Invisible Rays

Photographed by Infra-Red Light by R.W. Wood

Infra-red light is light of wavelengths too long for the eye to be affected by it—to the eye, therefore, it is not light at all. The usual discrepancy that exists between a view as we see it and as it appears in a photograph when an ordinary plate is used is due to the light being of wave-lengths shorter than those that chiefly affect the eye. This difference is here reversed and very much emphasized. The sky is very dark, the shadows are practically black, and the foliage and grass are so light as to suggest that they might have been covered with snow.
[PHOTOGRAPHY OF TO-DAY by H. Chapman Jones, 1923]

Invisible Rays

This is the oldest example of an infrared photograph I’ve seen. Searching around on the net gives me conflicting information about the date infrared photography developed.
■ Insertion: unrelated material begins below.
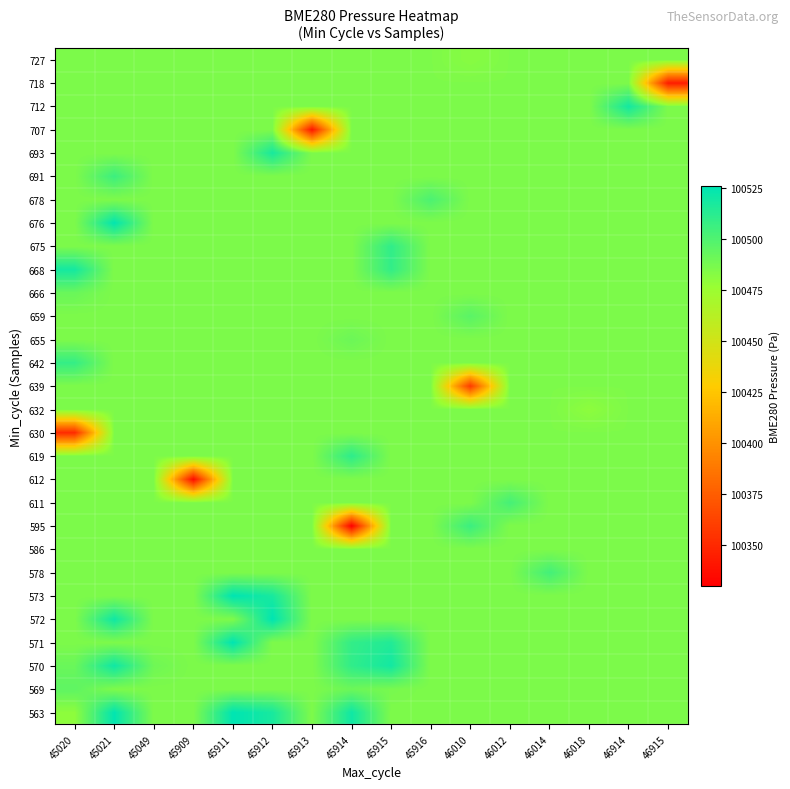

Rank the series at 45911 from highest to lowest value.

563, 571, 573, 569, 570, 572, 578, 586, 595, 611, 612, 619, 630, 632, 639, 642, 655, 659, 666, 668, 675, 676, 678, 691, 693, 707, 712, 718, 727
One source says that Kodak introduced infrared film in 1922. Another source says that infrared light was discovered in 1903, but that seems unlikely—yet another says that Hershel discovered it in 1800—that seems plausible. I found out a bit more about the energiatype developed by Hunt—he publicized the process in 1844, claiming that it worked with a type of energy as yet undiscovered—which, as it turns out, is ultraviolet light. X-rays were discovered around 1897 I think, so it seems like the nineteenth century was obsessed with invisible rays.

The most interesting stuff I found to-day has more to do with the identity of the photographer who took this picture. He was a famous optician at John Hopkins University, Robert W. Wood. He’s most well known, it seems, for debunking N-rays. One site called him “the P.T. Barnum of physics.” He was known for his practical jokes, but I liked this anecdote the best. It seems that his basement laboratory was filled with cobwebs and cockroaches. He was doing an experiment that involved a long light-baffle that had become covered in cobwebs. He borrowed a friends Persian cat, and a can of tuna. Wood set the open can of tuna at one end of the baffle, and the cat at the other. The cat then walked through the baffle, neatly clearing away the cobwebs.

Wood was also known for another eccentricity. After a rainstorm, he would carry small pellets of sodium wrapped in his pocket. He would spit in the puddles and drop in the sodium pellet at the same time. The resulting small flame convinced everyone that he was spitting fire.